Published online Feb 16, 2014. doi: 10.12998/wjcc.v2.i2.42
Revised: December 23, 2013
Accepted: January 7, 2014
Published online: February 16, 2014
Processing time: 143 Days and 10.1 Hours
Malignant melanoma is a malignancy of pigment-producing cells (melanocytes) located predominantly in the skin. Nodal metastases are an adverse prognostic factor compromising long term patient survival. Therefore, accurate detection of regional nodal metastases is required for optimization of treatment. Computed tomography (CT) and magnetic resonance imaging (MRI) remain the primary imaging modalities for regional staging of malignant melanoma. However, both modalities rely on size-related and morphological criteria to differentiate between benign and malignant lymph nodes, decreasing the sensitivity for detection of small metastases. Surgery is the primary mode of therapy for localized cutaneous melanoma. Patients should be followed up for metastases after surgical removal. We report here a case of inguinal lymph node enlargement with a genital vesicular lesion with a history of surgery for malignant melanoma on her thigh two years ago. CT and diffusion weighted-MRI (DW-MRI) were applied for the lymph node identification. DW-MRI revealed malignant lymph nodes due to malignant melanoma metastases correlation with pathological findings.
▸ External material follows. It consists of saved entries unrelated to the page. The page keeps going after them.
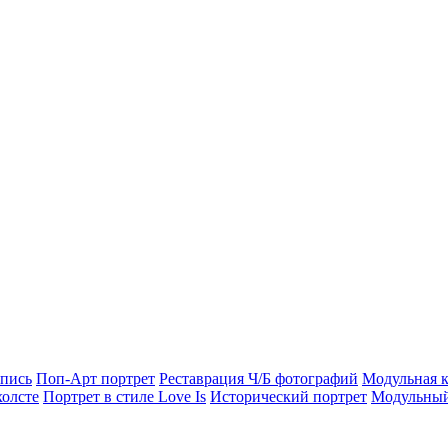
опись
Поп-Арт портрет
Реставрация Ч/Б фотографий
Модульная к
холсте
Портрет в стиле Love Is
Исторический портрет
Модульный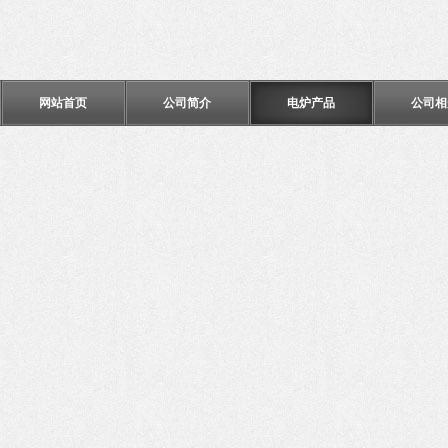
网站首页
公司简介
电炉产品
公司相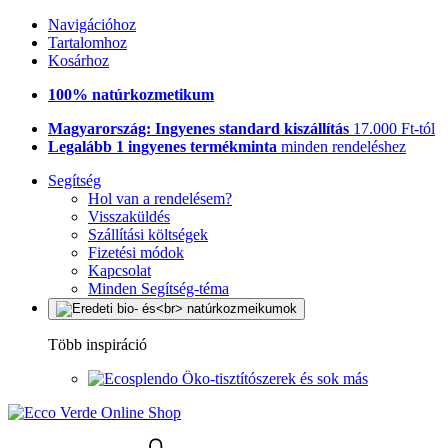
Navigációhoz
Tartalomhoz
Kosárhoz
100% natúrkozmetikum
Magyarország: Ingyenes standard kiszállítás
17.000 Ft-tól
Legalább 1 ingyenes termékminta
minden rendeléshez
Segítség
Hol van a rendelésem?
Visszaküldés
Szállítási költségek
Fizetési módok
Kapcsolat
Minden Segítség-téma
Több inspiráció
Öko-tisztítószerek és sok más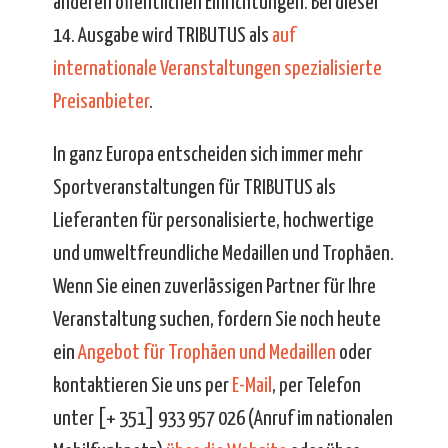
anderen öffentlichen Einrichtungen. Bei dieser
14. Ausgabe wird TRIBUTUS als
auf
internationale Veranstaltungen spezialisierte
Preisanbieter
.
In ganz Europa entscheiden sich immer mehr
Sportveranstaltungen für TRIBUTUS als
Lieferanten für personalisierte, hochwertige
und umweltfreundliche Medaillen und Trophäen.
Wenn Sie einen zuverlässigen Partner für Ihre
Veranstaltung suchen, fordern Sie noch heute
ein
Angebot für Trophäen und Medaillen
oder
kontaktieren Sie uns per
E-Mail
, per Telefon
unter [+ 351] 933 957 026 (Anruf im nationalen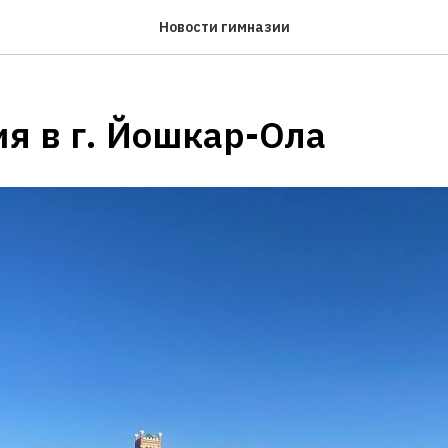
Новости гимназии
я в г. Йошкар-Ола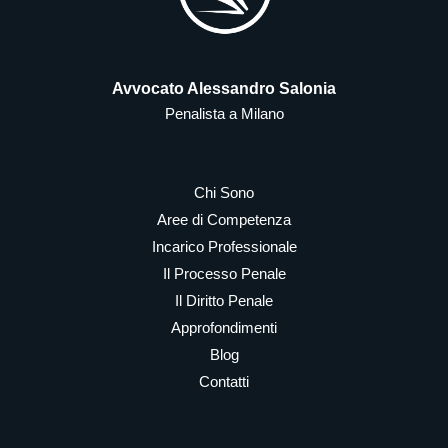
Avvocato Alessandro Salonia
Penalista a Milano
Chi Sono
Aree di Competenza
Incarico Professionale
Il Processo Penale
Il Diritto Penale
Approfondimenti
Blog
Contatti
Core tip: Diffusion-weighted magnetic resonance imaging (DW-MRI) measures differences in tissue microstructure based on the random displacement of water molecules. The differences in water mobility are quantified using the apparent diffusion coefficient which has an inverse relationship with tissue cellularity. As such, the technique is able to differentiate between tumoral tissue and normal or necrotic tissue. In this paper, we present an inguinal lymph node metastasis of malignant melanoma after surgery, with DW-MRI findings.